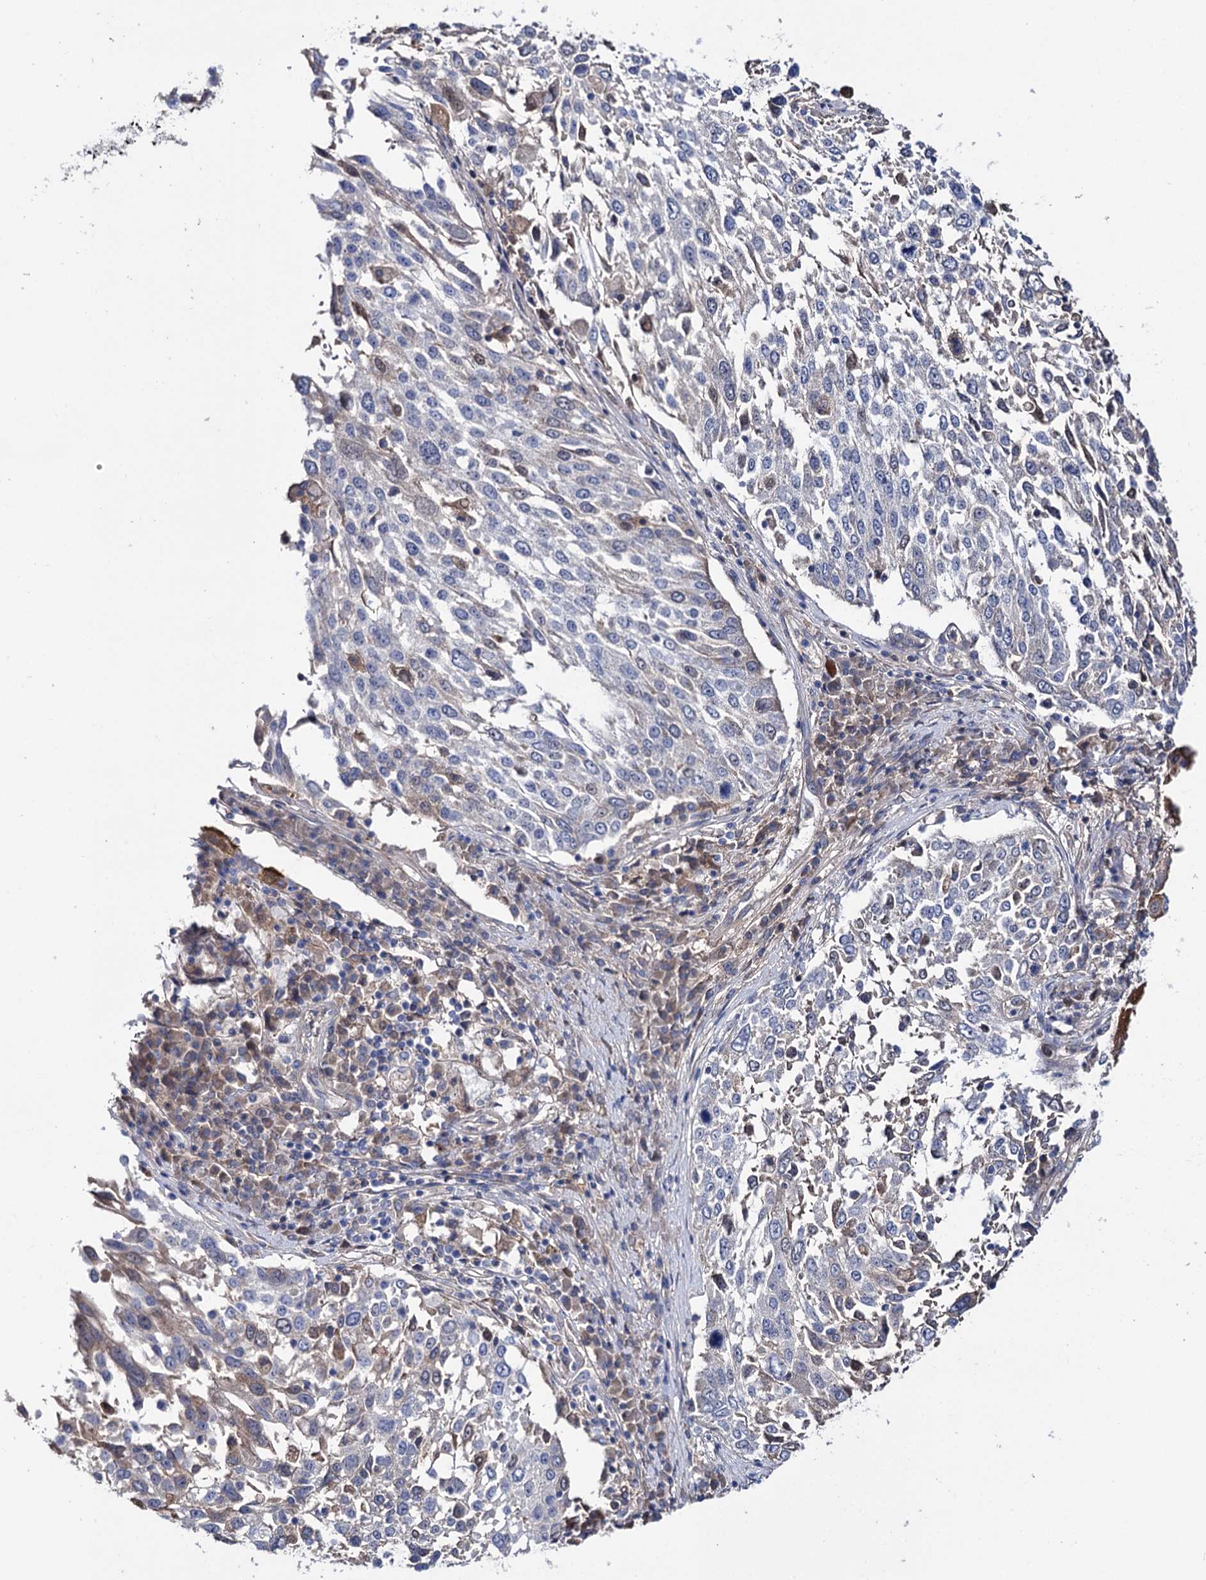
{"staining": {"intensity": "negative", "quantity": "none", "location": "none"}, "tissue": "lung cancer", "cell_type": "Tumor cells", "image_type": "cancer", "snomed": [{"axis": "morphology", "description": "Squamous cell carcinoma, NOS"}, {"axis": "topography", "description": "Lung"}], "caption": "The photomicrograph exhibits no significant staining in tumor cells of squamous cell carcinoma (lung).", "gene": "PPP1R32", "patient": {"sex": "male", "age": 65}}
* * *
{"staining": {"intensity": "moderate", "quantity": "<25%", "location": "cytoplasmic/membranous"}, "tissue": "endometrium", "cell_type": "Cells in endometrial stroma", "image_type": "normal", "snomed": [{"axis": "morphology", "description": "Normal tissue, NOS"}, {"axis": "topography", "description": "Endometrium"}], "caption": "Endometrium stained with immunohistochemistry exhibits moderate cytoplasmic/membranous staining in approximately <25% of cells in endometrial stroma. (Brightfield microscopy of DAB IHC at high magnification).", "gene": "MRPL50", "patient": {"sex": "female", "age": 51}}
---
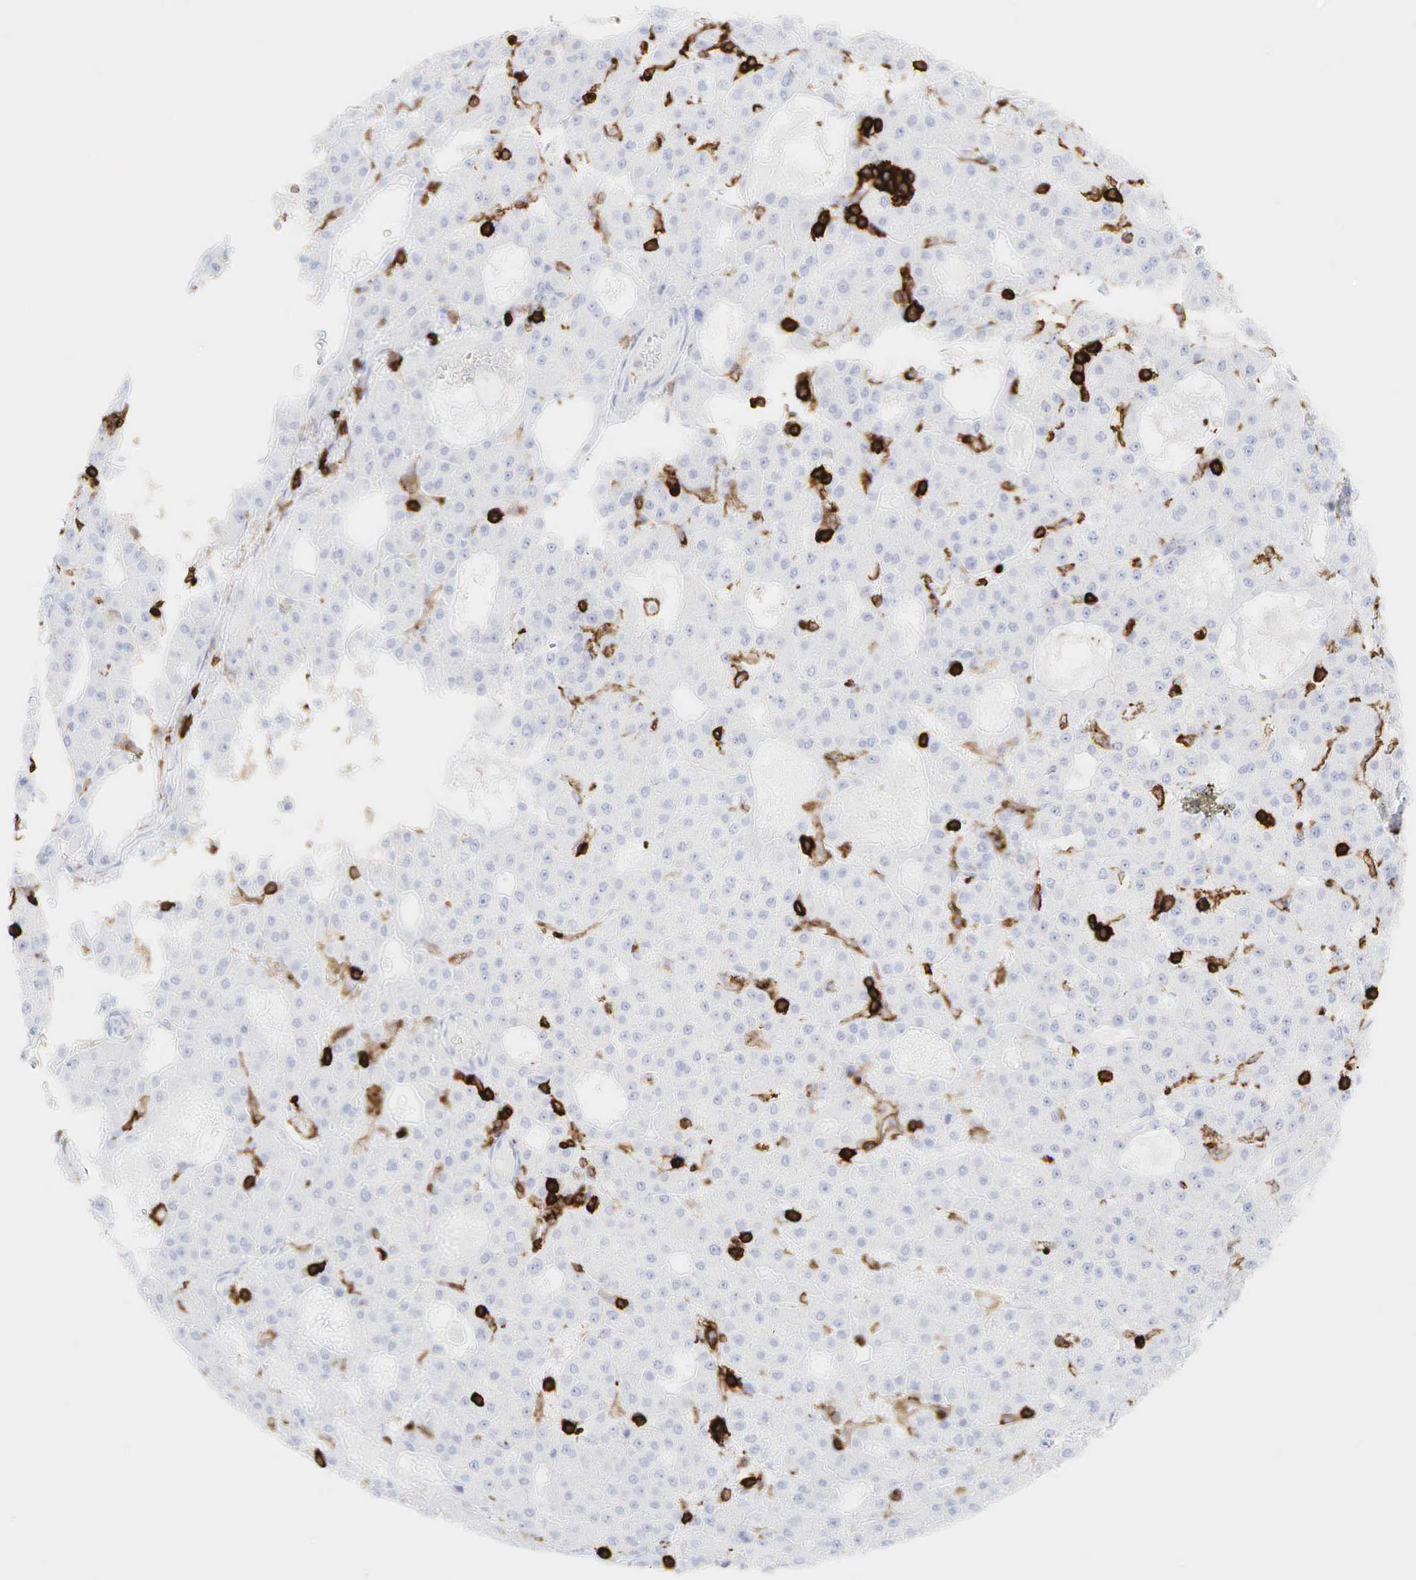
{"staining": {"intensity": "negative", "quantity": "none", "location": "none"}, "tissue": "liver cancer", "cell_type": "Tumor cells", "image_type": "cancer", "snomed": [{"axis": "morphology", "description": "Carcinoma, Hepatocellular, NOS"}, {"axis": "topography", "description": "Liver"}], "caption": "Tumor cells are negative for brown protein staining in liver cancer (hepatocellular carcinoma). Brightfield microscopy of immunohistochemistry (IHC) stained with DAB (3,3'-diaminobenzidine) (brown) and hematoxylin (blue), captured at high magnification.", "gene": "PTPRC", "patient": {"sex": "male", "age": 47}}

-- TASK TO COMPLETE --
Look through the data above. Each line containing the word "Tumor" needs to be copied.

-- WRITTEN SOLUTION --
{"staining": {"intensity": "negative", "quantity": "none", "location": "none"}, "tissue": "lung cancer", "cell_type": "Tumor cells", "image_type": "cancer", "snomed": [{"axis": "morphology", "description": "Squamous cell carcinoma, NOS"}, {"axis": "topography", "description": "Lung"}], "caption": "The photomicrograph exhibits no significant staining in tumor cells of squamous cell carcinoma (lung).", "gene": "PPP1R32", "patient": {"sex": "male", "age": 65}}
{"staining": {"intensity": "negative", "quantity": "none", "location": "none"}, "tissue": "liver cancer", "cell_type": "Tumor cells", "image_type": "cancer", "snomed": [{"axis": "morphology", "description": "Carcinoma, Hepatocellular, NOS"}, {"axis": "topography", "description": "Liver"}], "caption": "Tumor cells are negative for brown protein staining in liver cancer (hepatocellular carcinoma). Brightfield microscopy of immunohistochemistry (IHC) stained with DAB (3,3'-diaminobenzidine) (brown) and hematoxylin (blue), captured at high magnification.", "gene": "PTPRC", "patient": {"sex": "male", "age": 47}}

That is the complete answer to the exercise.